Cependant, le destin réservait d'autres péripéties. Le vendeur résidait en région parisienne, et le transport du mât posait problème. Le calendrier se sentit obligé de faire des siennes, ajoutant à l'incertitude. Qu'à cela ne tienne, un voisin, infirmier à l'hôpital psychiatrique de Montfavet, proposa ses services pour récupérer le mât. L'attente de la lettre de l'infirmier communiste, annonçant l'arrivée du précieux mât, était quotidienne. La bonne nouvelle parvint enfin au camping familial. Cependant, un silence dubitatif avait suivi la lecture du message, car l'infirmier psychiatrique communiste précisait que de petites billes blanches s'écoulaient du paquetage. La réalité était beaucoup plus crue : la SNCF avait cassé le mât en deux. Il faut dire qu'à l'époque, la ligne qui desservait la modeste gare de Morières-les-Avignon était assurée par des convois remorqués par des locomotives à vapeur de type 141R, chauffe au fuel certes, mais enfin ce n'était pas une raison.

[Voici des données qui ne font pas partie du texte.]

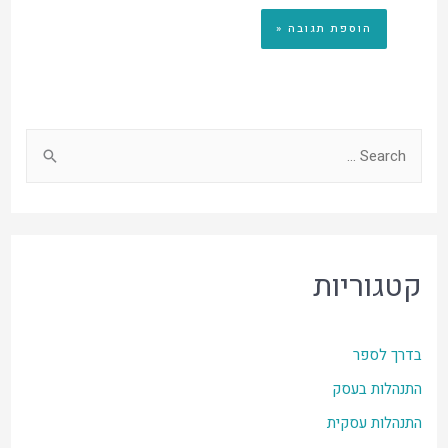
קטגוריות
בדרך לספר
התנהלות בעסק
התנהלות עסקית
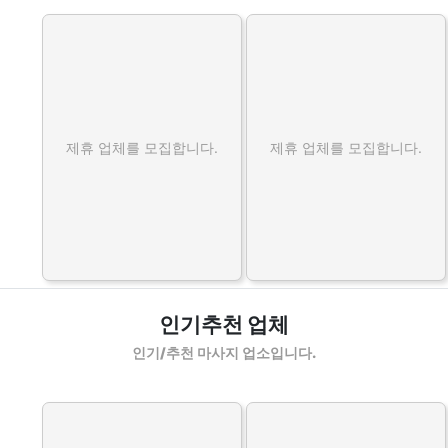
제휴 업체를 모집합니다.
제휴 업체를 모집합니다.
인기추천 업체
인기/추천 마사지 업소입니다.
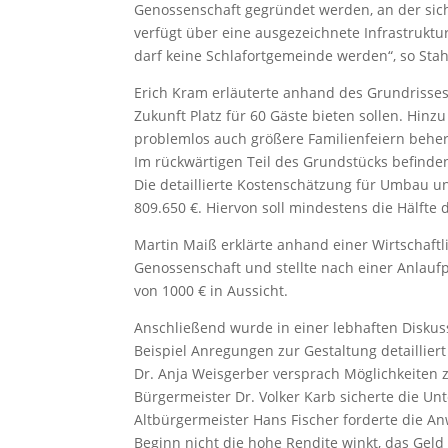
Genossenschaft gegründet werden, an der sich
verfügt über eine ausgezeichnete Infrastruktu
darf keine Schlafortgemeinde werden“, so Sta
Erich Kram erläuterte anhand des Grundrisses
Zukunft Platz für 60 Gäste bieten sollen. Hinzu
problemlos auch größere Familienfeiern behe
Im rückwärtigen Teil des Grundstücks befinde
Die detaillierte Kostenschätzung für Umbau un
809.650 €. Hiervon soll mindestens die Hälft
Martin Maiß erklärte anhand einer Wirtschaft
Genossenschaft und stellte nach einer Anlauf
von 1000 € in Aussicht.
Anschließend wurde in einer lebhaften Diskus
Beispiel Anregungen zur Gestaltung detailli
Dr. Anja Weisgerber versprach Möglichkeiten 
Bürgermeister Dr. Volker Karb sicherte die Un
Altbürgermeister Hans Fischer forderte die A
Beginn nicht die hohe Rendite winkt, das Geld i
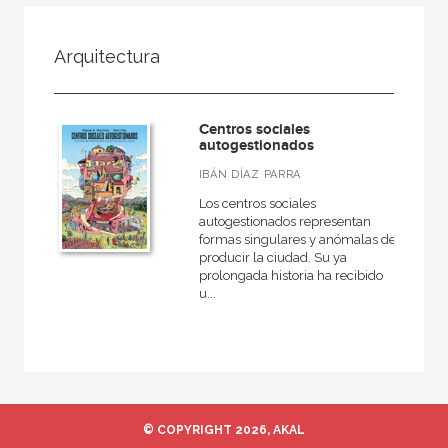
FILTRADO POR:
Arquitectura
Ciencias humanas y sociales
Sociología
Centros sociales
autogestionados
IBÁN DÍAZ PARRA
MATERIAS
Los centros sociales
autogestionados representan
Teoría sociológica
formas singulares y anómalas de
producir la ciudad. Su ya
Sociedad actual
prolongada historia ha recibido
u...
Historia de la sociología
NUESTRAS COLECCIONES
50 Aniversario
© COPYRIGHT 2026, AKAL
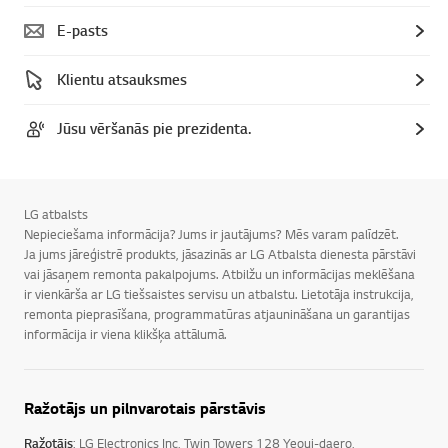
E-pasts
Klientu atsauksmes
Jūsu vēršanās pie prezidenta.
LG atbalsts
Nepieciešama informācija? Jums ir jautājums? Mēs varam palīdzēt.
Ja jums jāreģistrē produkts, jāsazinās ar LG Atbalsta dienesta pārstāvi
vai jāsaņem remonta pakalpojums. Atbilžu un informācijas meklēšana
ir vienkārša ar LG tiešsaistes servisu un atbalstu. Lietotāja instrukcija,
remonta pieprasīšana, programmatūras atjaunināšana un garantijas
informācija ir viena klikšķa attālumā.
Ražotājs un pilnvarotais pārstāvis
Ražotājs
: LG Electronics Inc, Twin Towers 128 Yeoui-daero,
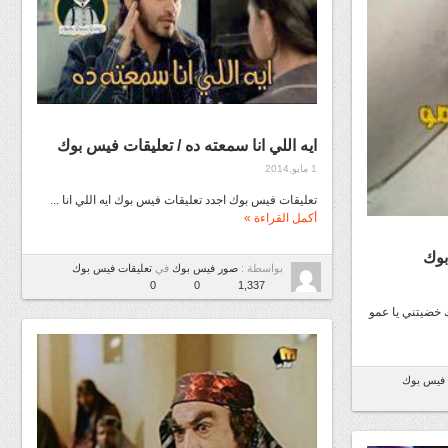
ايه اللي انا سمعته ده / تعليقات فيس بوك
1 مايو,2014
تعليقات فيس بوك اجدد تعليقات فيس بوك ايه اللي انا ...
أكمل القراءة »
بوك
بواسطة :
صور فيس بوك
في
تعليقات فيس بوك
0
0
1,337
 خضيتني يا عمو
 فيس بوك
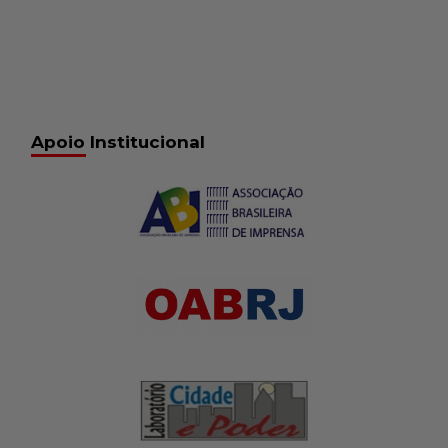
Apoio Institucional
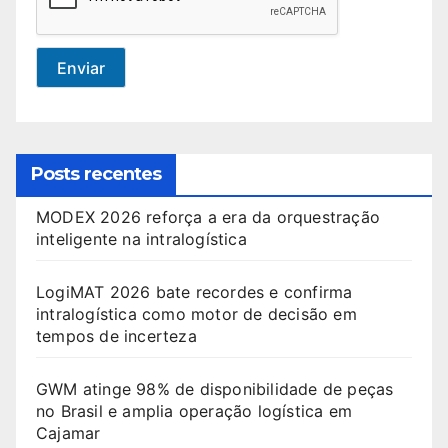
Enviar
Posts recentes
MODEX 2026 reforça a era da orquestração
inteligente na intralogística
LogiMAT 2026 bate recordes e confirma
intralogística como motor de decisão em
tempos de incerteza
GWM atinge 98% de disponibilidade de peças
no Brasil e amplia operação logística em
Cajamar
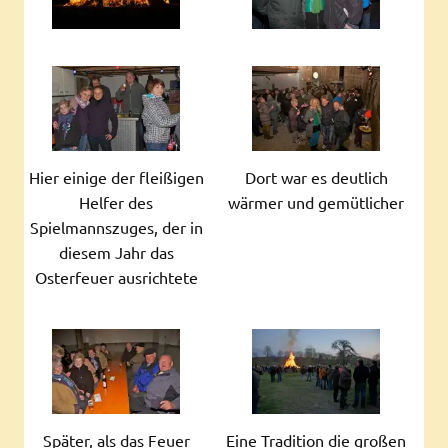
Hier einige der fleißigen
Dort war es deutlich
Helfer des
wärmer und gemütlicher
Spielmannszuges, der in
diesem Jahr das
Osterfeuer ausrichtete
Später, als das Feuer
Eine Tradition die großen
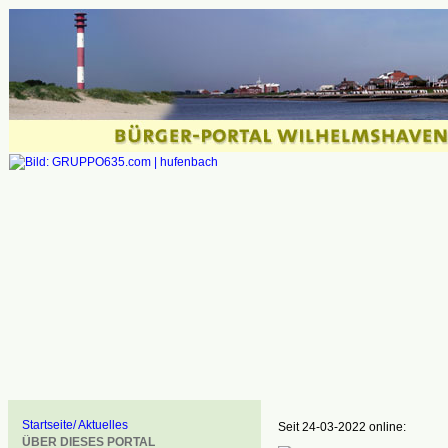
Startseite/ Aktuelles
Seit 24-03-2022 online:
ÜBER DIESES PORTAL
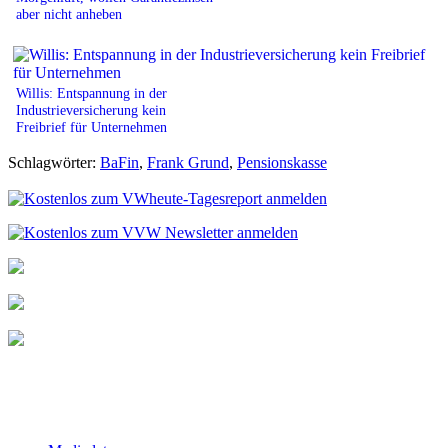
aber nicht anheben
Willis: Entspannung in der
Industrieversicherung kein
Freibrief für Unternehmen
Schlagwörter:
BaFin
,
Frank Grund
,
Pensionskasse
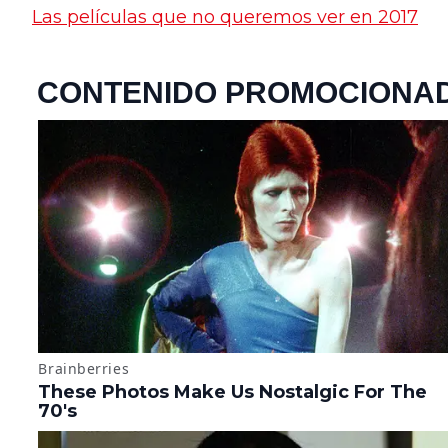
Las películas que no queremos ver en 2017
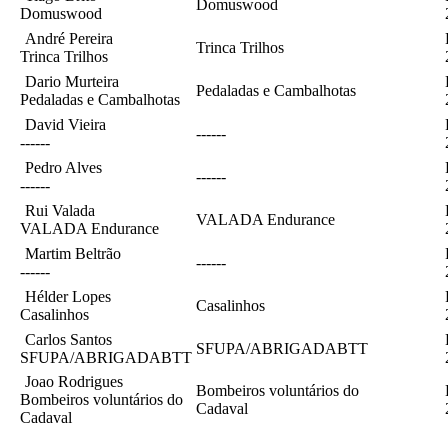
Domuswood
Domuswood
André Pereira
Trinca Trilhos
Trinca Trilhos
Dario Murteira
Pedaladas e Cambalhotas
Pedaladas e Cambalhotas
David Vieira
------
------
Pedro Alves
------
------
Rui Valada
VALADA Endurance
VALADA Endurance
Martim Beltrão
------
------
Hélder Lopes
Casalinhos
Casalinhos
Carlos Santos
SFUPA/ABRIGADABTT
SFUPA/ABRIGADABTT
Joao Rodrigues
Bombeiros voluntários do
Bombeiros voluntários do
Cadaval
Cadaval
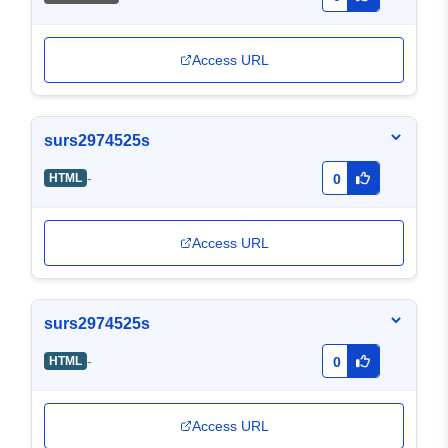
Access URL
surs2974525s
-
HTML
0
Access URL
surs2974525s
-
HTML
0
Access URL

De retour à la maison, la vue des deux jolis morceaux de mât, soigneusement entreposés dans le garage familial à côté de la coque du Fireball terminée, fut un coup dur. Le paternel prit alors sa plume la plus acérée pour réclamer auprès du chef de gare réparation du préjudice subi. Confronté à la question de réparer le mât, le père se gratta la tête. Souder, ça, il savait faire pour la ferraille, comme les ferronneries de volets, un portail ou un soc de charrue. Mais souder de l’aluminium… bernique. Il ne baissa pas pavillon pour autant. Il s’attela dans un premier temps à confectionner une robuste âme en fer d’une cinquantaine de centimètres d’un poids respectable susceptible de s’insérer dans le profil creux de l’espar. C'est ainsi que se trouva résolu le premier problème : le Fireball étant désormais pourvu d’un solide mât, en un seul morceau, présentant juste une légère angulation en son milieu.
Il restait ensuite la bôme, et les voiles. Là encore, la revue de l’association permit d’acquérir un jeu de voiles Tasker, certes dépareillés mais assez potables. Pour l’accastillage, un magasin spécialisé fournit les quelques taquets, filoirs, poulies et cordages nécessaires destinés à finaliser l’armement de base. Cette anecdote de construction amateur, jalonnée d'obstacles et de solutions ingénieuses, illustre parfaitement l'esprit de débrouillardise et la passion qui animent les propriétaires de Fireball et, plus largement, les acteurs de la voile légère.